I'll let you off for now 'cos you are newDes wrote:....As kids we were well aware of the tensions at the time...1960-63....
Can you expand on this please?
What tensions where you aware of as a teenager? .....(in what was supposed to have been the most lovey-dovey part of our history, which a few TCs are demanding we go back to).
He is talking of the years 1963 or thereabouts and not after 1974. PLEASE NOTE!!
Oracle wrote:denizaksulu wrote:Oracle wrote:Des wrote: Lastly we lived on the Turkish side just behind the Ledra Palace ......
.... Our last home in Nicosia was just over on the Turkish side near the river.
.....On the Turkish side it hadn't really changed at all. I wandered .
A more acceptable term for what I think you mean, is to call it the "Turkish Occupied Side" ....

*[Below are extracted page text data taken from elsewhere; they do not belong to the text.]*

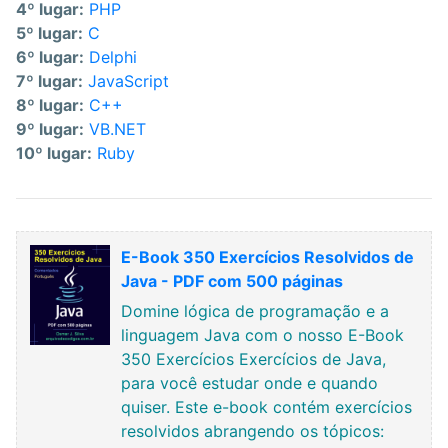
4º lugar:
PHP
5º lugar:
C
6º lugar:
Delphi
7º lugar:
JavaScript
8º lugar:
C++
9º lugar:
VB.NET
10º lugar:
Ruby
E-Book 350 Exercícios Resolvidos de
Java - PDF com 500 páginas
Domine lógica de programação e a
linguagem Java com o nosso E-Book
350 Exercícios Exercícios de Java,
para você estudar onde e quando
quiser. Este e-book contém exercícios
resolvidos abrangendo os tópicos:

I'll let you off for now 'cos you are newDes wrote:....As kids we were well aware of the tensions at the time...1960-63....
Can you expand on this please?
What tensions where you aware of as a teenager? .....(in what was supposed to have been the most lovey-dovey part of our history, which a few TCs are demanding we go back to).
He is talking of the years 1963 or thereabouts and not after 1974. PLEASE NOTE!!
Deniz .... for a minute there, you made me think you might know this Des
To aid your confusion Deniz, I have enlarged, and highlighted in red the precise years your "friend" was describing.